::: Input data

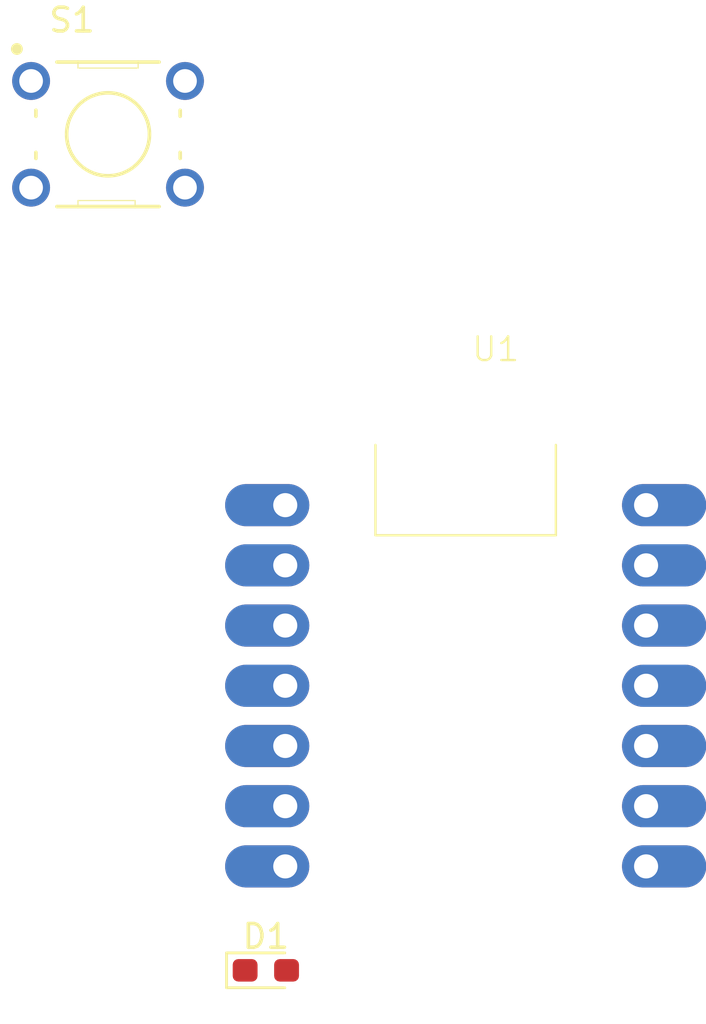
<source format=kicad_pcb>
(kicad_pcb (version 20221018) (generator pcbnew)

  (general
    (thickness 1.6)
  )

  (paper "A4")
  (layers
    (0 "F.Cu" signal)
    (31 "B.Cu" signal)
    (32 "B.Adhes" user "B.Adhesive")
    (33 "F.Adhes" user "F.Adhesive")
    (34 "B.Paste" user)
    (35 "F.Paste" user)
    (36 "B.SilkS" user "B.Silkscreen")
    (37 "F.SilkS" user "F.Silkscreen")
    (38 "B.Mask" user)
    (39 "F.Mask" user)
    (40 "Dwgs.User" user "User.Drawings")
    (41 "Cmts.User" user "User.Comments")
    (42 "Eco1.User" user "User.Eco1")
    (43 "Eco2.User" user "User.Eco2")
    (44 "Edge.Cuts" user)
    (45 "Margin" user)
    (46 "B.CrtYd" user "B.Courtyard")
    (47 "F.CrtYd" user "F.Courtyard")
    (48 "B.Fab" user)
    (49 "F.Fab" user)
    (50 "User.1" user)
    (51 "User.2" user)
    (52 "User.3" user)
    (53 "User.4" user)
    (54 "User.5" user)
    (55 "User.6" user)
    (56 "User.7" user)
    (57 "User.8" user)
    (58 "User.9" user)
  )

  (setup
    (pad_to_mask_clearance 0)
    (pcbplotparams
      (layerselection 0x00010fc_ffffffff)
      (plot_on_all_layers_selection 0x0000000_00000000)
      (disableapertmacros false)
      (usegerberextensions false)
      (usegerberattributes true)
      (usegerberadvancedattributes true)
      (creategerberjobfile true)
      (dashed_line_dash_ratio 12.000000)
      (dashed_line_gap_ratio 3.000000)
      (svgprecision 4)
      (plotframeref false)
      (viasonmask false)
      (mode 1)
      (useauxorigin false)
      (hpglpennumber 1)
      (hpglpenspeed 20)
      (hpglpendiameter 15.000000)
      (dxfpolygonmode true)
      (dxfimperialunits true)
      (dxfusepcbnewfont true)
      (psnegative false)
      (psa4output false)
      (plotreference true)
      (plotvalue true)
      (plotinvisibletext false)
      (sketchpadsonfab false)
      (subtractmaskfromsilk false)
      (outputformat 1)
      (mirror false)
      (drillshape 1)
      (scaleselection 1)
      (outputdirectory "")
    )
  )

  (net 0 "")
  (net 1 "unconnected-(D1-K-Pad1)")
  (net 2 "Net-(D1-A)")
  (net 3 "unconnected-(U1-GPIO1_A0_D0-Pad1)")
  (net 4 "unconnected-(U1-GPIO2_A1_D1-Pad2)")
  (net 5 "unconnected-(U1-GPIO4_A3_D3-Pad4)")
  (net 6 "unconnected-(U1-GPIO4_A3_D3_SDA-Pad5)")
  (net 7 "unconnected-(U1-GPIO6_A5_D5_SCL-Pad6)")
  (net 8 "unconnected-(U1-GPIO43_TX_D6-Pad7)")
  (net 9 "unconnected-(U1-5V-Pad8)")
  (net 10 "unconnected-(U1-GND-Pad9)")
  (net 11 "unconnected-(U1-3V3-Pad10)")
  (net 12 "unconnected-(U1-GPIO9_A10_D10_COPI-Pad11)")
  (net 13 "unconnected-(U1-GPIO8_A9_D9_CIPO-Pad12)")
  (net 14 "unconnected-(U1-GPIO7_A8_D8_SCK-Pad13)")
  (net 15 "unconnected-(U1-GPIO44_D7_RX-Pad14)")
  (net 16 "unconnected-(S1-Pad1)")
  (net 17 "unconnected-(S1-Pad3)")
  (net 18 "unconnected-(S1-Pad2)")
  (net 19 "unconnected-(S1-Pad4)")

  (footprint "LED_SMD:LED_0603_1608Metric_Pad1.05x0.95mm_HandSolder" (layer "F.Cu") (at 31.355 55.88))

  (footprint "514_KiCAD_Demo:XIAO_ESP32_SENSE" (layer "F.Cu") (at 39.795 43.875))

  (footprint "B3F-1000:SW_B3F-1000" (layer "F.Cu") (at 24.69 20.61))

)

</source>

::::::
::: Input data

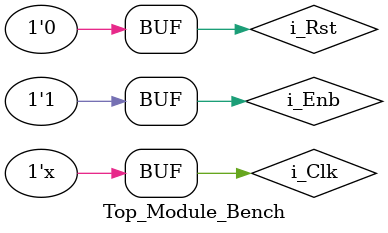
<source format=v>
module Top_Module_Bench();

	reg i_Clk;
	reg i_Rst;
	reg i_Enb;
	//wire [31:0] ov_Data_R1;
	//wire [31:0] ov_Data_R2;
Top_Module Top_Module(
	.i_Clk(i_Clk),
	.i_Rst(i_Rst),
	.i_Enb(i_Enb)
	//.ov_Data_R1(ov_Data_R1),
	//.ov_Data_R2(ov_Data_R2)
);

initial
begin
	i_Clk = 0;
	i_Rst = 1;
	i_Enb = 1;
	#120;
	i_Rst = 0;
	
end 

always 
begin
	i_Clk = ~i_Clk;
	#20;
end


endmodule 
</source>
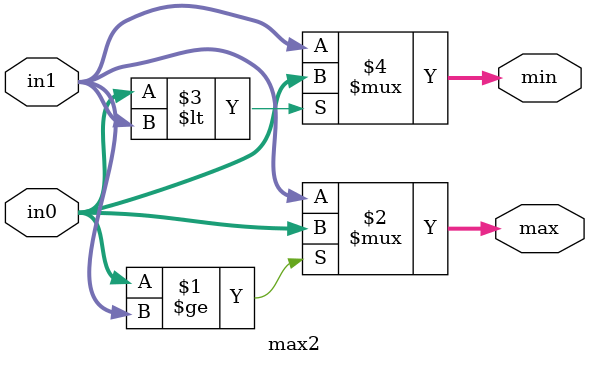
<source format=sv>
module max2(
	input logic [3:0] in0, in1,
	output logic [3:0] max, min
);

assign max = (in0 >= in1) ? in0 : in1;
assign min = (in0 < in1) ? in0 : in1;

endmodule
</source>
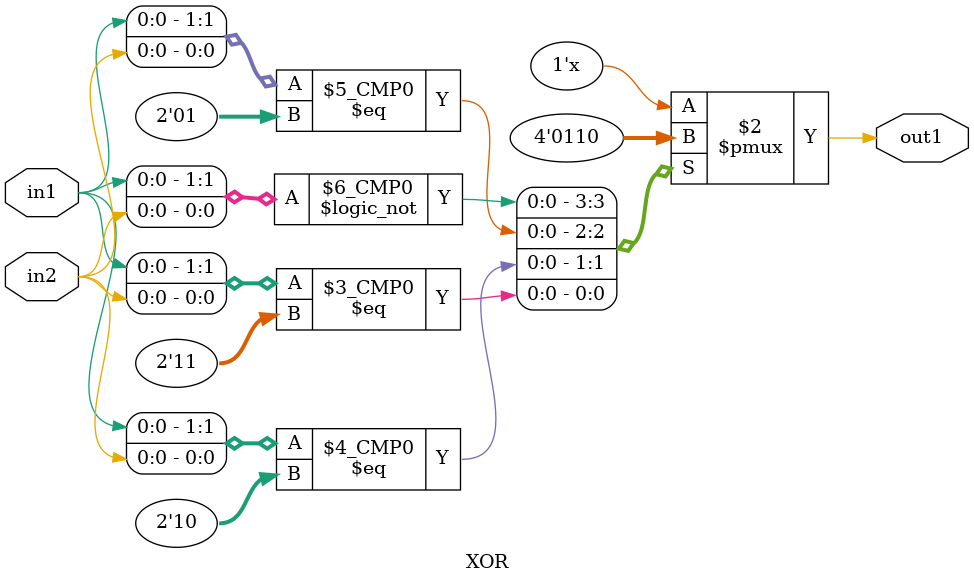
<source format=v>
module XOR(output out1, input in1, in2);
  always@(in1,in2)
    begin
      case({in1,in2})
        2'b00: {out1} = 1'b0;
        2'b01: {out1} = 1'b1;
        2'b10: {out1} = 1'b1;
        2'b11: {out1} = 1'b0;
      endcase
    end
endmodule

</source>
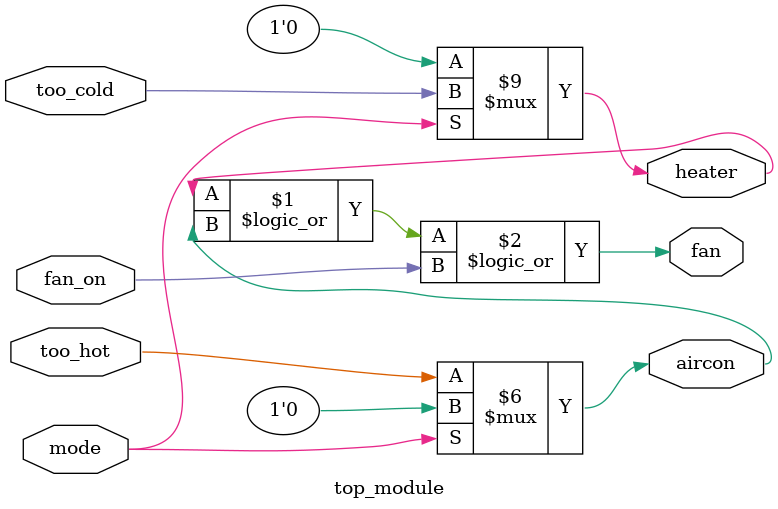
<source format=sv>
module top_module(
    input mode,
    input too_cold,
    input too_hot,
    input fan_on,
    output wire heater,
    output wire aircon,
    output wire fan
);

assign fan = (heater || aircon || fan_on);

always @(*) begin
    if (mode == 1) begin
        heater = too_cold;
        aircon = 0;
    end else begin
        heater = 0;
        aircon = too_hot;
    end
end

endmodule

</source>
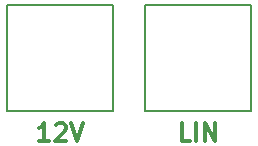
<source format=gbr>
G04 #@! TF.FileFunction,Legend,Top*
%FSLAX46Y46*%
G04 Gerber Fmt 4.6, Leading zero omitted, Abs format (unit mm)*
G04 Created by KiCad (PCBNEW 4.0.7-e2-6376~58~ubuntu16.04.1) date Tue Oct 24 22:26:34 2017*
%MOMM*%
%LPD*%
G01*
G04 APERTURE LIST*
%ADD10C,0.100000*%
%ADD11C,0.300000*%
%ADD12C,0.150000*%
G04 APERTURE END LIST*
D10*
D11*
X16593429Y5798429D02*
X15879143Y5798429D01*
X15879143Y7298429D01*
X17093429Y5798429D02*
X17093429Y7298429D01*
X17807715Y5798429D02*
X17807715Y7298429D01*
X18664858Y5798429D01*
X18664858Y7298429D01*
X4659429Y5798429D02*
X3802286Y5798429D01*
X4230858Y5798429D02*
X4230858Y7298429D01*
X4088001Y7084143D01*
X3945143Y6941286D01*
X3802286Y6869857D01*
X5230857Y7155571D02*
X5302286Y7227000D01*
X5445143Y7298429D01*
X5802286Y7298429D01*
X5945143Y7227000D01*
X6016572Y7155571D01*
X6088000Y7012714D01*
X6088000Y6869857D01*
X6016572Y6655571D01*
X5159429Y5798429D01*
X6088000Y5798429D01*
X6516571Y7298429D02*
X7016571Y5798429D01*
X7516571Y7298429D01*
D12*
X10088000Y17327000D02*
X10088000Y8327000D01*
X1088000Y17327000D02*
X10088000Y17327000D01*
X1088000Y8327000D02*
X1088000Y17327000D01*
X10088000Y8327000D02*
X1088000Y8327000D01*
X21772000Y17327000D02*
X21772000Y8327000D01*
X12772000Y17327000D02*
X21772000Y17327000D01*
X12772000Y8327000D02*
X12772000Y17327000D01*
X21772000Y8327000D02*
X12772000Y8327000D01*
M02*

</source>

::::::

→ **Work task**
Your answer should be the lines above from the one containing "(usegerberattributes true)" through the one containing "(hpglpennumber 1)", copied exactly and with both ends kept.

→ **Solution below**
      (usegerberattributes true)
      (usegerberadvancedattributes true)
      (creategerberjobfile true)
      (dashed_line_dash_ratio 12.000000)
      (dashed_line_gap_ratio 3.000000)
      (svgprecision 4)
      (plotframeref false)
      (viasonmask false)
      (mode 1)
      (useauxorigin false)
      (hpglpennumber 1)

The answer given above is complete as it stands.